Monday’s Special Town Meeting was an unusual and interesting piece of business right from the start. Actually, the uniqueness of the evening began well before the meeting even got underway.
For starters, can anyone in town recall a time when voters were greeted outside the meeting by a group of high schoolers protesting?
They were part of an effort to pass a petition article calling for a ban on single-use plastic bottles on town properties and at town-sponsored events. They held protest signs, shouted slogans and urged meeting-goers to vote to save the planet.
It was invigorating. And in the end, successful. The ban passed.
Then there was the wait to get into the building. That doesn’t happen often. Soon, every seat in the auditorium was filled, and then some.
Some folks ended up sitting on the floor or standing along the walls. It was a packed house.
A trio of young Sandwich Soul singers performed an inspiring and harmonizing rendition of “The Star-Spangled Banner” and the Sandwich Little League All-Star team, all in uniform, led the crowd in the Pledge of Allegiance. The meeting was just getting underway when someone on stage remembered the opening prayer—or invocation—had been skipped.
The fire department’s chaplain had been left waiting in the wings, quite literally. The error was rectified and the meeting got back down to business.

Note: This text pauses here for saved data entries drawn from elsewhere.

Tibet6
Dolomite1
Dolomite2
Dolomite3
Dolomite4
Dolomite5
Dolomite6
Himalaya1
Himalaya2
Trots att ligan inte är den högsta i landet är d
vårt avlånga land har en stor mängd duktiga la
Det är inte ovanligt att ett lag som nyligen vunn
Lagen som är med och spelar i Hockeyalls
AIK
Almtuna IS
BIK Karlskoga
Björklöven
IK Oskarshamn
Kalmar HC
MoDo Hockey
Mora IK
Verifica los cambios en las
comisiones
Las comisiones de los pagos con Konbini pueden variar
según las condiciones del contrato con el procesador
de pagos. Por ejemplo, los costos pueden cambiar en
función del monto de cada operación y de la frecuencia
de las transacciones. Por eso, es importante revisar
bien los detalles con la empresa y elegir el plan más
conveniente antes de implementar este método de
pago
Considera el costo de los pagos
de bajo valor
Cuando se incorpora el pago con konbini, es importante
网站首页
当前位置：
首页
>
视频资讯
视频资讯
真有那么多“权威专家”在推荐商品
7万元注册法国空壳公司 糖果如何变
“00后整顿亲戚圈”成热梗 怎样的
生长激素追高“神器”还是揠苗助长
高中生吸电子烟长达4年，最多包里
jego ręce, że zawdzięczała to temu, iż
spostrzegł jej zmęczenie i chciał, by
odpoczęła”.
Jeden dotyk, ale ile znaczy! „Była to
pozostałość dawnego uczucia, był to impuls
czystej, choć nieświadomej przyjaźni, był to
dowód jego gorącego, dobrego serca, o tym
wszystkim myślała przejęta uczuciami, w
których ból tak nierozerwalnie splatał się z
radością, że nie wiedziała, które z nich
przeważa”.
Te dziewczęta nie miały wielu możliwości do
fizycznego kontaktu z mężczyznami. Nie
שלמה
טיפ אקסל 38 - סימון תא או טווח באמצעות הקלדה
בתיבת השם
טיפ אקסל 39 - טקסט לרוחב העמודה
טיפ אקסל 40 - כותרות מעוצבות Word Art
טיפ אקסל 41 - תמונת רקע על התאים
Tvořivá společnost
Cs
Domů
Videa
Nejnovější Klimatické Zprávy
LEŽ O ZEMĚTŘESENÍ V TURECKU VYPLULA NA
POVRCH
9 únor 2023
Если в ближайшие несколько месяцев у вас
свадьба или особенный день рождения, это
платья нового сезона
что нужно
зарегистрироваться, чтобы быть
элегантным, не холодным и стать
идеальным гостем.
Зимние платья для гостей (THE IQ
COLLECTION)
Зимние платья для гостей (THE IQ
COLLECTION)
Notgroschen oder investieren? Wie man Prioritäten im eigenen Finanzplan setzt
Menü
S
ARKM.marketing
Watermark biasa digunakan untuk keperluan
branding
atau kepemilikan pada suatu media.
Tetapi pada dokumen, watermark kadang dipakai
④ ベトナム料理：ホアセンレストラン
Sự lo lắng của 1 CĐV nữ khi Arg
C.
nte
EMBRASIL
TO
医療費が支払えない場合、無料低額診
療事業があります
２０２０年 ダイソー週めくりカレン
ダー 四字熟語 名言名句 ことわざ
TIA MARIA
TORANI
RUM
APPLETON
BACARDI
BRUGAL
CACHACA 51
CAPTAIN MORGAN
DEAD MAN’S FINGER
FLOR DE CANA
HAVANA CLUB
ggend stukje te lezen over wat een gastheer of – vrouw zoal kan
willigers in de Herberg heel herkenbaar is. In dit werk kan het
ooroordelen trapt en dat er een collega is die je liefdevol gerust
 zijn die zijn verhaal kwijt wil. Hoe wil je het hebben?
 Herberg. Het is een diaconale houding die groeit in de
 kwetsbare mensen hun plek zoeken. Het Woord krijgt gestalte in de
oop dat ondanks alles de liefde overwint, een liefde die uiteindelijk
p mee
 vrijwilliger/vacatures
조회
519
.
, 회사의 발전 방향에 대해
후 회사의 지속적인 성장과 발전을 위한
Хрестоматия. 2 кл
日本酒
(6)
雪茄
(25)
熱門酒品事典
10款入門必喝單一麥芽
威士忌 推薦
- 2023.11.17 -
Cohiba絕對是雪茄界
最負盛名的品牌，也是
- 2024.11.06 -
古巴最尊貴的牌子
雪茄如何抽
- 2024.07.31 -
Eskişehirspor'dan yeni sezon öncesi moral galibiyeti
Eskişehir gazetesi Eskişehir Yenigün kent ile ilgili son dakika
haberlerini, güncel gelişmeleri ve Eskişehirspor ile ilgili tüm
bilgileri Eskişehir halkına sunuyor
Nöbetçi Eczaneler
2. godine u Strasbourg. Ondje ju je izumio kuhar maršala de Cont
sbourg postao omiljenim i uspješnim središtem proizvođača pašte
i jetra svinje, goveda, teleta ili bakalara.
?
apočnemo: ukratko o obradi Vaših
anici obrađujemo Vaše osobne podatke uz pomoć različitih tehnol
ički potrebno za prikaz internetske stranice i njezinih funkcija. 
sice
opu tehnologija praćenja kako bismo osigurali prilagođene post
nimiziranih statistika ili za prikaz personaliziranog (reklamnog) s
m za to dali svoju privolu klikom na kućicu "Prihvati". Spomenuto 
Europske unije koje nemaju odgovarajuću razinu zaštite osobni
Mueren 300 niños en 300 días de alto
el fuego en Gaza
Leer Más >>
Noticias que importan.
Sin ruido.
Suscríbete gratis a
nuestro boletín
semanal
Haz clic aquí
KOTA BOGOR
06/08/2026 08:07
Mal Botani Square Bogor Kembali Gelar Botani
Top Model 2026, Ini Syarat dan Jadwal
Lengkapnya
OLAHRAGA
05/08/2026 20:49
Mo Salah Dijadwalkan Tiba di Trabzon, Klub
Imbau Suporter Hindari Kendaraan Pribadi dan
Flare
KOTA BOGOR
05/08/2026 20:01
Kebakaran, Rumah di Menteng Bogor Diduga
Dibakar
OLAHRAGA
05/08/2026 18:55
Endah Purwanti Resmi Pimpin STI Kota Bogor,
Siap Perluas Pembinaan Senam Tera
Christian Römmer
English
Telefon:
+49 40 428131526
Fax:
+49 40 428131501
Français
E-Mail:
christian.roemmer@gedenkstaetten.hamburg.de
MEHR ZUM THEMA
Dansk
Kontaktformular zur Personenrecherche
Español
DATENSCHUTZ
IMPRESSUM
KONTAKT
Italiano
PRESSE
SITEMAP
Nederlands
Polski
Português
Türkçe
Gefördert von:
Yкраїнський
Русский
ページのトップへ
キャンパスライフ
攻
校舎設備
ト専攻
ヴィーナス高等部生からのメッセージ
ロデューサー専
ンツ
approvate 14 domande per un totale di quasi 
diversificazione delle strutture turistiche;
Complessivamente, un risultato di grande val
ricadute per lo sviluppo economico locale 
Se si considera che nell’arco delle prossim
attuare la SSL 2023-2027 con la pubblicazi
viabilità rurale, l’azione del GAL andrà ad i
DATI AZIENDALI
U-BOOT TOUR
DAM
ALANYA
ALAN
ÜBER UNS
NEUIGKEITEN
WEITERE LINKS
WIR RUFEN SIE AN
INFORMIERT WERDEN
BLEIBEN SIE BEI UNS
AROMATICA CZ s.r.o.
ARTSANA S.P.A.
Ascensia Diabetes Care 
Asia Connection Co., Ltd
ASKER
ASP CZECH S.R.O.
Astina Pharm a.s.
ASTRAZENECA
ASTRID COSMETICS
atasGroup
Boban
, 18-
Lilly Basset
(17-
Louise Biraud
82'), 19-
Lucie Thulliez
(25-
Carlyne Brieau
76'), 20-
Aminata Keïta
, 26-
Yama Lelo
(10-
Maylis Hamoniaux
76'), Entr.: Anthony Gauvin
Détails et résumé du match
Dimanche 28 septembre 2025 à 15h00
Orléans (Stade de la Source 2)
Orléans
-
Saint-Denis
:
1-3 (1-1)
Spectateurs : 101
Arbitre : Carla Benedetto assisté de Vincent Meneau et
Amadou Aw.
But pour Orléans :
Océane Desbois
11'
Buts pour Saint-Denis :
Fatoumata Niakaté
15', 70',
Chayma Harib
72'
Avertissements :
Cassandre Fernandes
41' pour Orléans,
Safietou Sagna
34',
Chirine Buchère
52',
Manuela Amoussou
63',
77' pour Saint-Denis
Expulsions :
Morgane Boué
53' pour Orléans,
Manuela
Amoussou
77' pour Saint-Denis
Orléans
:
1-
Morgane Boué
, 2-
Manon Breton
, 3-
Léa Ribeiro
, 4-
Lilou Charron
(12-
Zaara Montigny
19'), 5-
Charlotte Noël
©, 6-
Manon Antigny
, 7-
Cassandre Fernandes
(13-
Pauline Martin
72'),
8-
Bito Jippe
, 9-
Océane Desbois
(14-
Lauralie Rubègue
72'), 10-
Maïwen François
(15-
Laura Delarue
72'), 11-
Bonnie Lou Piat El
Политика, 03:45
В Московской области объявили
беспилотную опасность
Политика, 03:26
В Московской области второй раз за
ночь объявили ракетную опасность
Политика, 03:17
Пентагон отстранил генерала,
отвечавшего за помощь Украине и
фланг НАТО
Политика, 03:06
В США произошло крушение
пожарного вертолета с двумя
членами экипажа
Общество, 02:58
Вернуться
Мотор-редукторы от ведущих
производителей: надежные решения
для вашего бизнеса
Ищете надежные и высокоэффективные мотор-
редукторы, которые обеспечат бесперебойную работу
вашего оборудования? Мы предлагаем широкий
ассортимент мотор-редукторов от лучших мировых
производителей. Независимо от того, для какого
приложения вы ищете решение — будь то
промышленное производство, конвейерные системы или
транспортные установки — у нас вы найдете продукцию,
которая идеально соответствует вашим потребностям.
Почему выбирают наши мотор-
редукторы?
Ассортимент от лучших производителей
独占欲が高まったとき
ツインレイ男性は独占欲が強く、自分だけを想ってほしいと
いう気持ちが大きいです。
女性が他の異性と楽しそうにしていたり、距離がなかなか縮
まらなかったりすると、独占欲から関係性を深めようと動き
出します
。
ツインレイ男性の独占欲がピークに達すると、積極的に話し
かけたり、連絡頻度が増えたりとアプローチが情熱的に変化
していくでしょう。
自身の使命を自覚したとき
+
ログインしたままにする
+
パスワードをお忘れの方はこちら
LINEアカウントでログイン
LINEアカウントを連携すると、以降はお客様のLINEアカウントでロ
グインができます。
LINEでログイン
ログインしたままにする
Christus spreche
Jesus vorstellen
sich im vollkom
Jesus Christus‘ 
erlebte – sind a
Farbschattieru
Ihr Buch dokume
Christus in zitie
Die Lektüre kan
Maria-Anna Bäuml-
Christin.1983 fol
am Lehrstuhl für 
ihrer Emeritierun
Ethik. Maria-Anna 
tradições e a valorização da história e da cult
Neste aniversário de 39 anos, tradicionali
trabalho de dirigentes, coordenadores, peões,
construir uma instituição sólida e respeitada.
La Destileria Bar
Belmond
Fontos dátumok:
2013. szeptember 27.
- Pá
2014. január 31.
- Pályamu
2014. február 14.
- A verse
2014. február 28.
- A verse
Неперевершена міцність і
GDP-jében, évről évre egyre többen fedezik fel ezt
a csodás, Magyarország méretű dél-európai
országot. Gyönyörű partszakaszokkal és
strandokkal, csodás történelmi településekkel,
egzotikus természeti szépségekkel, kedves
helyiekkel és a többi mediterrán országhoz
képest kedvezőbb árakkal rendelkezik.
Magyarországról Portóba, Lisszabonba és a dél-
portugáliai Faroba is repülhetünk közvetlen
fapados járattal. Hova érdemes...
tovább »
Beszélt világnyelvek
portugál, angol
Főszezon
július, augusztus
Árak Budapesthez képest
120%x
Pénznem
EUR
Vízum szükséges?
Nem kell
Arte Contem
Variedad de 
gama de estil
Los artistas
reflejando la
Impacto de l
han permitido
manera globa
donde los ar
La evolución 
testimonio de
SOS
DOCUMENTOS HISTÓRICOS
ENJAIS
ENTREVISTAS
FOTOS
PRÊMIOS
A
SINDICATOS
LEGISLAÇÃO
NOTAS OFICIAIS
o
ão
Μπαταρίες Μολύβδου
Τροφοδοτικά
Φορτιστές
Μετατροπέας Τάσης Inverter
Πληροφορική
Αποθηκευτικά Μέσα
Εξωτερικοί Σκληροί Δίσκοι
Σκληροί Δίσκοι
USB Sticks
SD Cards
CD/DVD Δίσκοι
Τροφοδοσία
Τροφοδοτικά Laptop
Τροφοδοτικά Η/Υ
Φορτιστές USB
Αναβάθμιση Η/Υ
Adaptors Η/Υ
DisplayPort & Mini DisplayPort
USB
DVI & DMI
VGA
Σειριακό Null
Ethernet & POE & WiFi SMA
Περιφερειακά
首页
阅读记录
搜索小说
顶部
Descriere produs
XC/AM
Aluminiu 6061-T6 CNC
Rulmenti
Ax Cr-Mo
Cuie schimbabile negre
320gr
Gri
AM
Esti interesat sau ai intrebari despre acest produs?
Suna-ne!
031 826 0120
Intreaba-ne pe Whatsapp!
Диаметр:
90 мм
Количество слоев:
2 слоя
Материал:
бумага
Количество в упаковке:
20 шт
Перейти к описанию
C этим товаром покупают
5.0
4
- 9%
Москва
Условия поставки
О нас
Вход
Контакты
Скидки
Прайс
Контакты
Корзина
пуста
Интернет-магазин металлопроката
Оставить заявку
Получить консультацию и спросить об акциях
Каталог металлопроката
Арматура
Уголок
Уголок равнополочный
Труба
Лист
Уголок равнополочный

As discussion about Article 1 got underway—an article that sought $20 million to build a senior center and renovate the existing town library—finance committee chairman Mark Snyder stepped to the microphone and said that even though he thought it was a bad idea, he was going to make a motion to split the article into two pieces, so the library project and the senior center project could be debated separately.
He said he didn’t like the idea of splitting the article, and said he would be voting against his own motion, but he said he had heard from many people on the social media site he moderates who wanted the article split. So he felt it was his duty to split it.
Why? And where were these people? Why couldn’t one of them step up and do it for themselves? It was an odd scene.
His motion failed.
When the intact Article 1 was finally voted on, the “yeas” clearly carried it. Moderator Garry Blank declared the vote unanimous, but we certainly heard a scattering of “nays” in the audience.
The crowd slowly began to thin as discussion moved on to other business.
That’s when selectman chairman Dave Sampson made a motion to reconsider the vote on Article 1.
Mr. Sampson has been an advocate of Article 1 all along. So presumably, he made his motion to avoid disaster later in the evening. It was completely plausible that someone who was opposed to Article 1 could have called for a revote late in the meeting, after most of the supporters had gone home.
Since there can only be one motion to reconsider, what Mr. Sampson was doing, we think, was to preemptively call for a revote while there were still plenty of supporters left in their seats.
It was a clever strategy. But Mr. Blank shot it down.
He said not enough time had passed since the original vote for there to be any kind of mood shift within the room on Article 1. To Mr. Sampson’s chagrin, Mr. Blank ruled the motion invalid.
As the crowd inside the auditorium continued to thin, we’re sure we were not alone on the edge of our seat for the rest of the night, waiting for another motion to reconsider. But luck was with Article 1 supporters Monday. No such motions were made.
By the time Special Town Meeting came to a close, the original vote on Article 1 remained intact.